Quad leaders agree to scale up collective strategic cooperation
Leaders of India, the United States, Japan, and Australia gathered on Friday for their first in-person summit as partners of the Quad alliance, promising to use their shared values as democracies to work on COVID-19 vaccines, infrastructure and technological cooperation.
The meeting is likely to be watched closely in Beijing, which criticised the group as “doomed to fail”. The four leaders each offered brief comments ahead of their meeting, which was likely to last about two hours.
“I am honoured to welcome the first in-person meeting of democratic partners, who share common values, coming together to take on key challenges of Covid, climate and emerging tech,” said US President Joe Biden, describing the grouping as a collective of nations that “know how get things done and are up to the challenge”.
The US President said the Quad is cooperating on a host of issues to work on its commitment to build a free and open Indo-Pacific, and said a new Quad fellowship for students pursuing advanced STEM courses will now be rolled out.
Prime Minister Narendra Modi spoke next. “Our four countries first came together in 2004 to extend support in the aftermath of the Indian Ocean tsunami. Today, as the world grapples with Covid-19, we are meeting once again and working in the interest of humanity,” he said, while adding that the Quad vaccine initiative will greatly help countries in the Indo-Pacific.
Modi said he looked forward to the Quad partners working together on issues spanning supply chains, global security, climate action and Covid-19 response.
The Quad vaccine initiative, announced in March, involves manufacturing of a billion doses with the partners chipping in with funding and logistics.
Australian PM Scott Morrison said the Quad grouping was about “demonstrating how democracies such as ours get things done”. “We are liberal democracies, which believe in a world order of freedom,” he said.
His Japanese counterpart said the alliance demonstrates the strong solidarity between the four nations and their unwavering commitment to a free and open Indo-Pacific.

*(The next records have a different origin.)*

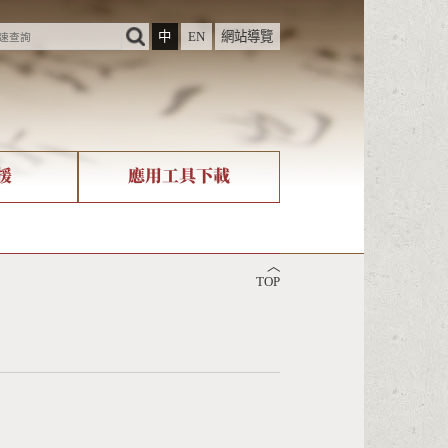
中
EN
網站導覽
援
應用工具下載
際字碼相關組織
筆畫查詢
︿
nicode查詢
TOP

The group is expected to announce several agreements aimed directly at China, including one to bolster supply chain security for semiconductors and to combat illegal fishing and boost maritime domain awareness, a senior US official said, according to Reuters. It will also roll out a 5G partnership and plans for monitoring climate change.
The meeting comes just over a week after the United States, Britain and Australia announced an AUKUS security pact under which Australia will be provided with nuclear-powered submarines, a move that has been roundly denounced by Beijing.